START THE INPUT

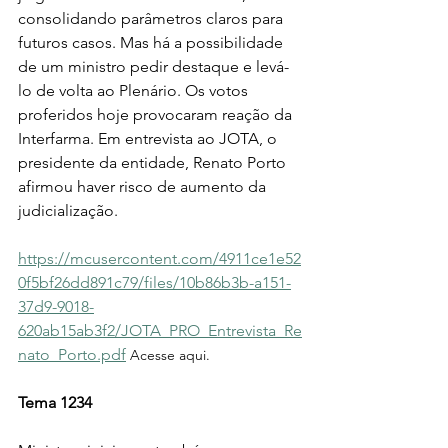
consolidando parâmetros claros para 
futuros casos. Mas há a possibilidade 
de um ministro pedir destaque e levá-
lo de volta ao Plenário. Os votos 
proferidos hoje provocaram reação da 
Interfarma. Em entrevista ao JOTA, o 
presidente da entidade, Renato Porto  
afirmou haver risco de aumento da 
judicialização.
https://mcusercontent.com/4911ce1e52
0f5bf26dd891c79/files/10b86b3b-a151-
37d9-9018-
620ab15ab3f2/JOTA_PRO_Entrevista_Re
nato_Porto.pdf
Acesse aqui.
Tema 1234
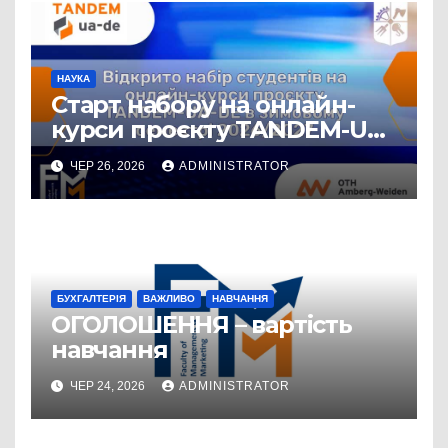
НАУКА
Старт набору на онлайн-
курси проєкту TANDEM-UA-
DE у зимовому семестрі
ЧЕР 26, 2026
ADMINISTRATOR
2026/2027!
БУХГАЛТЕРІЯ
ВАЖЛИВО
НАВЧАННЯ
ОГОЛОШЕННЯ – вартість
навчання
ЧЕР 24, 2026
ADMINISTRATOR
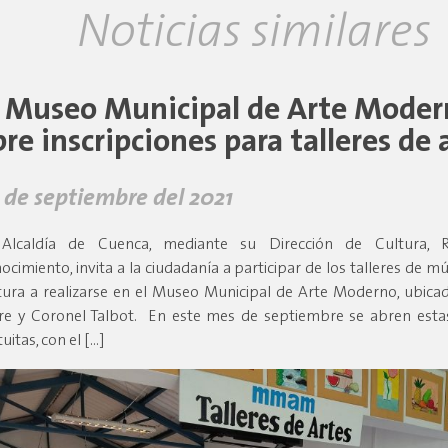
Noticias similares
l Museo Municipal de Arte Mode
bre inscripciones para talleres de 
 de septiembre del 2021
Alcaldía de Cuenca, mediante su Dirección de Cultura, R
ocimiento, invita a la ciudadanía a participar de los talleres de mú
tura a realizarse en el Museo Municipal de Arte Moderno, ubicad
re y Coronel Talbot. En este mes de septiembre se abren estas
uitas, con el […]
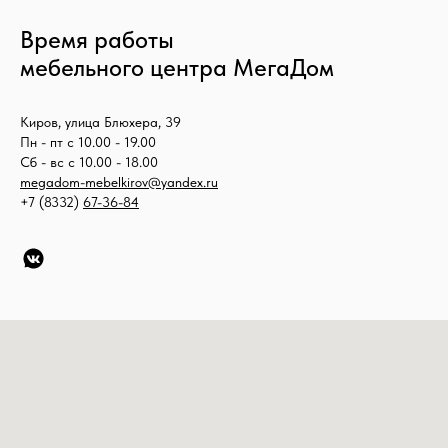
Время работы
мебельного центра МегаДом
Киров, улица Блюхера, 39
Пн - пт с 10.00 - 19.00
Сб - вс с 10.00 - 18.00
megadom-mebelkirov@yandex.ru
+7 (8332)
67-36-84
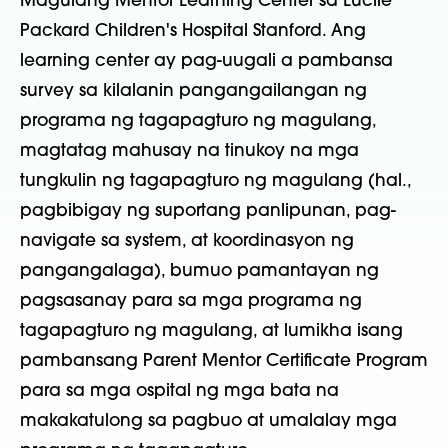
Magulang Mentor Learning Center
sa
Lucile
Packard Children's Hospital Stanford
. Ang
learning center ay
pag-uugali a
pambansa
survey sa
kilalanin
pangangailangan ng
programa ng tagapagturo ng magulang,
magtatag
mahusay na tinukoy na mga
tungkulin ng tagapagturo ng magulang (hal.,
pagbibigay ng suportang panlipunan, pag-
navigate sa system, at koordinasyon ng
pangangalaga), bumuo
pamantayan ng
pagsasanay para sa mga programa ng
tagapagturo ng magulang, at
lumikha
isang
pambansang Parent Mentor Certificate Program
para sa mga ospital ng mga bata
na
makakatulong sa pagbuo at
umalalay
mga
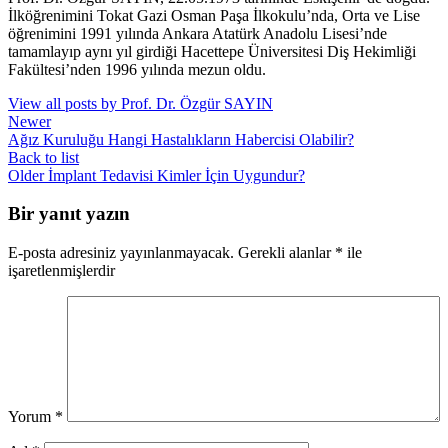
İlköğrenimini Tokat Gazi Osman Paşa İlkokulu’nda, Orta ve Lise
öğrenimini 1991 yılında Ankara Atatürk Anadolu Lisesi’nde
tamamlayıp aynı yıl girdiği Hacettepe Üniversitesi Diş Hekimliği
Fakültesi’nden 1996 yılında mezun oldu.
View all posts by Prof. Dr. Özgür SAYIN
Newer
Ağız Kuruluğu Hangi Hastalıkların Habercisi Olabilir?
Back to list
Older
İmplant Tedavisi Kimler İçin Uygundur?
Bir yanıt yazın
E-posta adresiniz yayınlanmayacak.
Gerekli alanlar
*
ile
işaretlenmişlerdir
Yorum
*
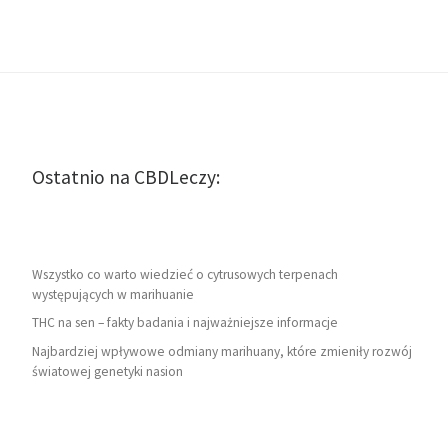
Ostatnio na CBDLeczy:
Wszystko co warto wiedzieć o cytrusowych terpenach
występujących w marihuanie
THC na sen – fakty badania i najważniejsze informacje
Najbardziej wpływowe odmiany marihuany, które zmieniły rozwój
światowej genetyki nasion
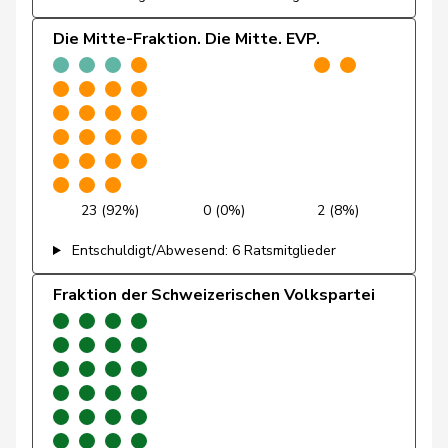
Die Mitte-Fraktion. Die Mitte. EVP.
Fivaz
Fabien
GRÜNE
G
NE
Regazzi
Fabio
Mitte
M-E
TI
Wettstein
Felix
GRÜNE
G
SO
Wasserfallen
Flavia
SP
S
BE
23 (92%)
0 (0%)
2 (8%)
Entschuldigt/Abwesend: 6 Ratsmitglieder
Brenzikofer
Florence
GRÜNE
G
BL
Fraktion der Schweizerischen Volkspartei
Pointet
François
glp
GL
VD
Grüter
Franz
SVP
V
LU
Roth
Franziska
SP
S
SO
Ryser
Franziska
GRÜNE
G
SG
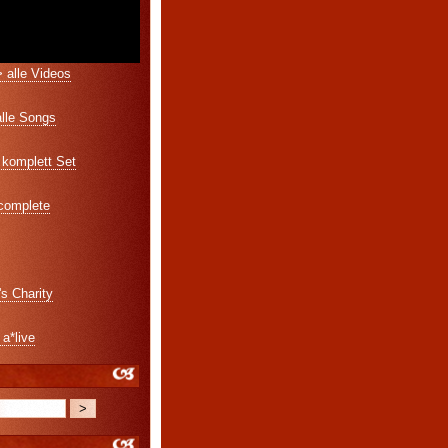
 alle Videos
alle Songs
komplett Set
 complete
's Charity
 a*live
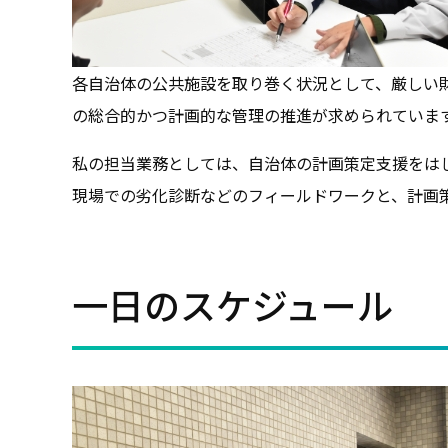
各自治体の公共施設を取り巻く状況として、厳しい
の総合的かつ計画的な管理の推進が求められていま
私の担当業務としては、自治体の計画策定支援をは
現場での劣化診断などのフィールドワークと、計画
一日のスケジュール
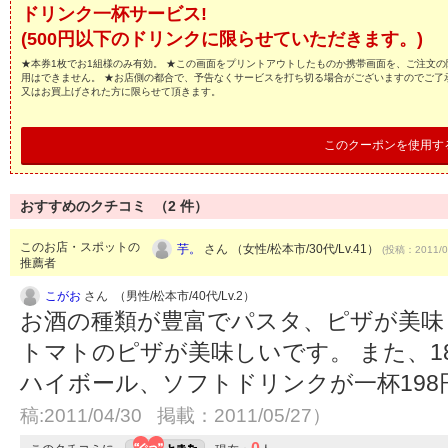
ドリンク一杯サービス!
(500円以下のドリンクに限らせていただきます。)
★本券1枚でお1組様のみ有効。 ★この画面をプリントアウトしたものか携帯画面を、ご注文の
用はできません。 ★お店側の都合で、予告なくサービスを打ち切る場合がございますのでご了
又はお買上げされた方に限らせて頂きます。
このクーポンを使用す
おすすめのクチコミ （
2
件）
このお店・スポットの
芋。
さん （女性/松本市/30代/Lv.41）
(投稿：2011/0
推薦者
こがお
さん （男性/松本市/40代/Lv.2）
お酒の種類が豊富でパスタ、ピザが美味
トマトのピザが美味しいです。 また、1
ハイボール、ソフトドリンクが一杯19
稿:2011/04/30 掲載：2011/05/27）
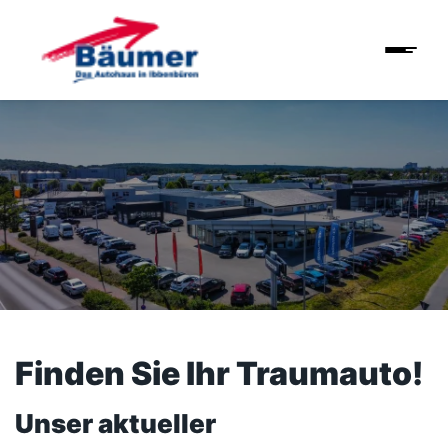
Finden Sie Ihr Traumauto!
Unser aktueller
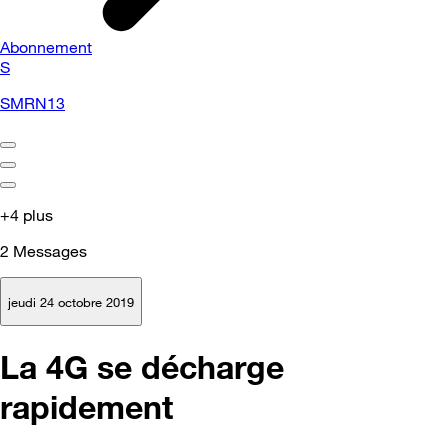
Abonnement
S
SMRN13
+4 plus
2
Messages
jeudi 24 octobre 2019
La 4G se décharge
rapidement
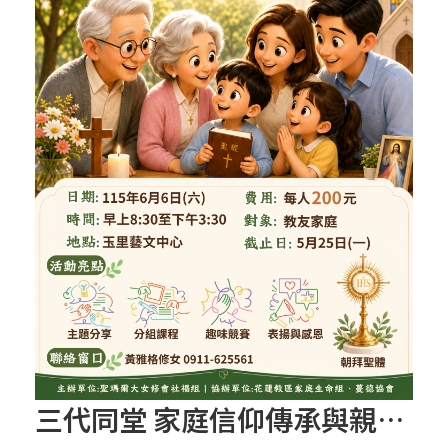
三代同堂 家庭信仰傳承與親子共融活動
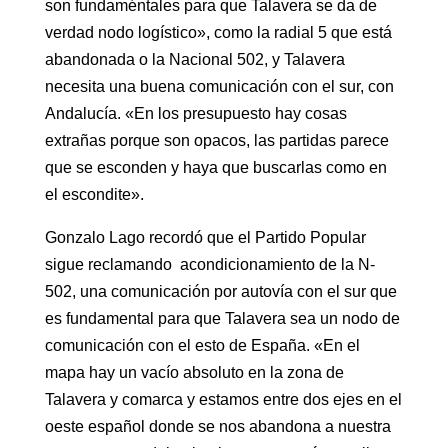
son fundaméntales para que Talavera se da de
verdad nodo logístico», como la radial 5 que está
abandonada o la Nacional 502, y Talavera
necesita una buena comunicación con el sur, con
Andalucía. «En los presupuesto hay cosas
extrañas porque son opacos, las partidas parece
que se esconden y haya que buscarlas como en
el escondite».
Gonzalo Lago recordó que el Partido Popular
sigue reclamando acondicionamiento de la N-
502, una comunicación por autovía con el sur que
es fundamental para que Talavera sea un nodo de
comunicación con el esto de España. «En el
mapa hay un vacío absoluto en la zona de
Talavera y comarca y estamos entre dos ejes en el
oeste español donde se nos abandona a nuestra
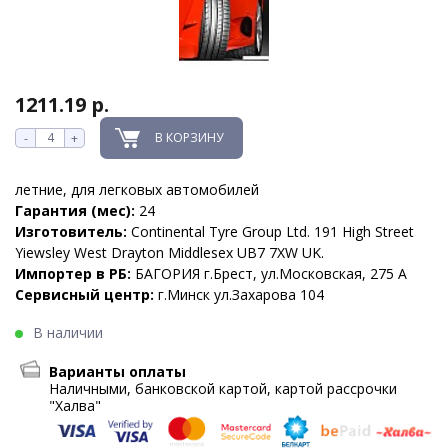
1211.19 р.
В КОРЗИНУ
-
+
летние, для легковых автомобилей
Гарантия (мес):
24
Изготовитель:
Continental Tyre Group Ltd. 191 High Street
Yiewsley West Drayton Middlesex UB7 7XW UK.
Импортер в РБ:
БАГОРИЯ г.Брест, ул.Московская, 275 А
Сервисный центр:
г.Минск ул.Захарова 104
В наличии
Варианты оплаты
Наличными, банковской картой, картой рассрочки
"Халва"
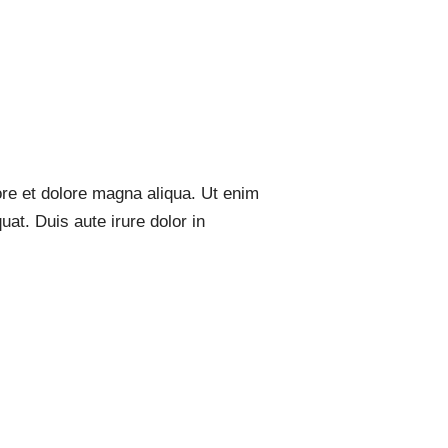
ore et dolore magna aliqua. Ut enim
at. Duis aute irure dolor in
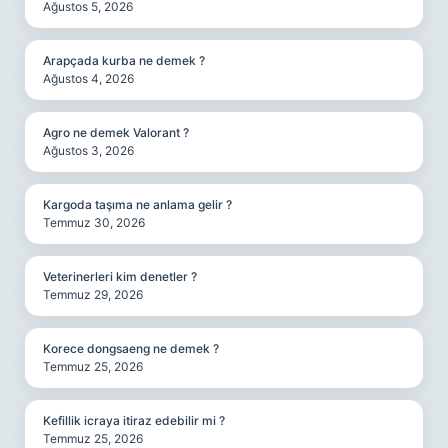
Ağustos 5, 2026
Arapçada kurba ne demek ?
Ağustos 4, 2026
Agro ne demek Valorant ?
Ağustos 3, 2026
Kargoda taşıma ne anlama gelir ?
Temmuz 30, 2026
Veterinerleri kim denetler ?
Temmuz 29, 2026
Korece dongsaeng ne demek ?
Temmuz 25, 2026
Kefillik icraya itiraz edebilir mi ?
Temmuz 25, 2026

END THE INPUT

- **WORK ITEM**
Could you retype every record above exactly, leaving the pictures out?

- **PROBLEM SOLUTION**
consolidando parâmetros claros para 
futuros casos. Mas há a possibilidade 
de um ministro pedir destaque e levá-
lo de volta ao Plenário. Os votos 
proferidos hoje provocaram reação da 
Interfarma. Em entrevista ao JOTA, o 
presidente da entidade, Renato Porto  
afirmou haver risco de aumento da 
judicialização.
https://mcusercontent.com/4911ce1e52
0f5bf26dd891c79/files/10b86b3b-a151-
37d9-9018-
620ab15ab3f2/JOTA_PRO_Entrevista_Re
nato_Porto.pdf
Acesse aqui.
Tema 1234
НАУКА
Старт набору на онлайн-
курси проєкту TANDEM-UA-
DE у зимовому семестрі
ЧЕР 26, 2026
ADMINISTRATOR
2026/2027!
БУХГАЛТЕРІЯ
ВАЖЛИВО
НАВЧАННЯ
ОГОЛОШЕННЯ – вартість
навчання
ЧЕР 24, 2026
ADMINISTRATOR
Noticias similares
l Museo Municipal de Arte Mode
bre inscripciones para talleres de 
 de septiembre del 2021
Alcaldía de Cuenca, mediante su Dirección de Cultura, R
ocimiento, invita a la ciudadanía a participar de los talleres de mú
tura a realizarse en el Museo Municipal de Arte Moderno, ubicad
re y Coronel Talbot. En este mes de septiembre se abren estas
uitas, con el […]
Время работы
мебельного центра МегаДом
Киров, улица Блюхера, 39
Пн - пт с 10.00 - 19.00
Сб - вс с 10.00 - 18.00
megadom-mebelkirov@yandex.ru
+7 (8332)
67-36-84
Magulang Mentor Learning Center
sa
Lucile
Packard Children's Hospital Stanford
. Ang
learning center ay
pag-uugali a
pambansa
survey sa
kilalanin
pangangailangan ng
programa ng tagapagturo ng magulang,
magtatag
mahusay na tinukoy na mga
tungkulin ng tagapagturo ng magulang (hal.,
pagbibigay ng suportang panlipunan, pag-
navigate sa system, at koordinasyon ng
pangangalaga), bumuo
pamantayan ng
pagsasanay para sa mga programa ng
tagapagturo ng magulang, at
lumikha
isang
pambansang Parent Mentor Certificate Program
para sa mga ospital ng mga bata
na
makakatulong sa pagbuo at
umalalay
mga
İlköğrenimini Tokat Gazi Osman Paşa İlkokulu’nda, Orta ve Lise
öğrenimini 1991 yılında Ankara Atatürk Anadolu Lisesi’nde
tamamlayıp aynı yıl girdiği Hacettepe Üniversitesi Diş Hekimliği
Fakültesi’nden 1996 yılında mezun oldu.
View all posts by Prof. Dr. Özgür SAYIN
Newer
Ağız Kuruluğu Hangi Hastalıkların Habercisi Olabilir?
Back to list
Older
İmplant Tedavisi Kimler İçin Uygundur?
Bir yanıt yazın
E-posta adresiniz yayınlanmayacak.
Gerekli alanlar
*
ile
işaretlenmişlerdir
Yorum
*
Ostatnio na CBDLeczy:
Wszystko co warto wiedzieć o cytrusowych terpenach
występujących w marihuanie
THC na sen – fakty badania i najważniejsze informacje
Najbardziej wpływowe odmiany marihuany, które zmieniły rozwój
światowej genetyki nasion
Die Mitte-Fraktion. Die Mitte. EVP.
Fivaz
Fabien
GRÜNE
G
NE
Regazzi
Fabio
Mitte
M-E
TI
Wettstein
Felix
GRÜNE
G
SO
Wasserfallen
Flavia
SP
S
BE
23 (92%)
0 (0%)
2 (8%)
Entschuldigt/Abwesend: 6 Ratsmitglieder
Brenzikofer
Florence
GRÜNE
G
BL
Fraktion der Schweizerischen Volkspartei
Pointet
François
glp
GL
VD
Grüter
Franz
SVP
V
LU
Roth
Franziska
SP
S
SO
Ryser
Franziska
GRÜNE
G
SG
 alle Videos
alle Songs
komplett Set
 complete
's Charity
 a*live
各自治体の公共施設を取り巻く状況として、厳しい
の総合的かつ計画的な管理の推進が求められていま
私の担当業務としては、自治体の計画策定支援をは
現場での劣化診断などのフィールドワークと、計画
一日のスケジュール
ドリンク一杯サービス!
(500円以下のドリンクに限らせていただきます。)
★本券1枚でお1組様のみ有効。 ★この画面をプリントアウトしたものか携帯画面を、ご注文の
用はできません。 ★お店側の都合で、予告なくサービスを打ち切る場合がございますのでご了
又はお買上げされた方に限らせて頂きます。
このクーポンを使用す
おすすめのクチコミ （
2
件）
このお店・スポットの
芋。
さん （女性/松本市/30代/Lv.41）
(投稿：2011/0
推薦者
こがお
さん （男性/松本市/40代/Lv.2）
お酒の種類が豊富でパスタ、ピザが美味
トマトのピザが美味しいです。 また、1
ハイボール、ソフトドリンクが一杯19
稿:2011/04/30 掲載：2011/05/27）
Finden Sie Ihr Traumauto!
Unser aktueller
Abonnement
S
SMRN13
+4 plus
2
Messages
jeudi 24 octobre 2019
La 4G se décharge
rapidement
三代同堂 家庭信仰傳承與親子共融活動
son fundaméntales para que Talavera se da de
verdad nodo logístico», como la radial 5 que está
abandonada o la Nacional 502, y Talavera
necesita una buena comunicación con el sur, con
Andalucía. «En los presupuesto hay cosas
extrañas porque son opacos, las partidas parece
que se esconden y haya que buscarlas como en
el escondite».
Gonzalo Lago recordó que el Partido Popular
sigue reclamando acondicionamiento de la N-
502, una comunicación por autovía con el sur que
es fundamental para que Talavera sea un nodo de
comunicación con el esto de España. «En el
mapa hay un vacío absoluto en la zona de
Talavera y comarca y estamos entre dos ejes en el
oeste español donde se nos abandona a nuestra
1211.19 р.
В КОРЗИНУ
-
+
летние, для легковых автомобилей
Гарантия (мес):
24
Изготовитель:
Continental Tyre Group Ltd. 191 High Street
Yiewsley West Drayton Middlesex UB7 7XW UK.
Импортер в РБ:
БАГОРИЯ г.Брест, ул.Московская, 275 А
Сервисный центр:
г.Минск ул.Захарова 104
В наличии
Варианты оплаты
Наличными, банковской картой, картой рассрочки
"Халва"
ore et dolore magna aliqua. Ut enim
at. Duis aute irure dolor in
Ağustos 5, 2026
Arapçada kurba ne demek ?
Ağustos 4, 2026
Agro ne demek Valorant ?
Ağustos 3, 2026
Kargoda taşıma ne anlama gelir ?
Temmuz 30, 2026
Veterinerleri kim denetler ?
Temmuz 29, 2026
Korece dongsaeng ne demek ?
Temmuz 25, 2026
Kefillik icraya itiraz edebilir mi ?
Temmuz 25, 2026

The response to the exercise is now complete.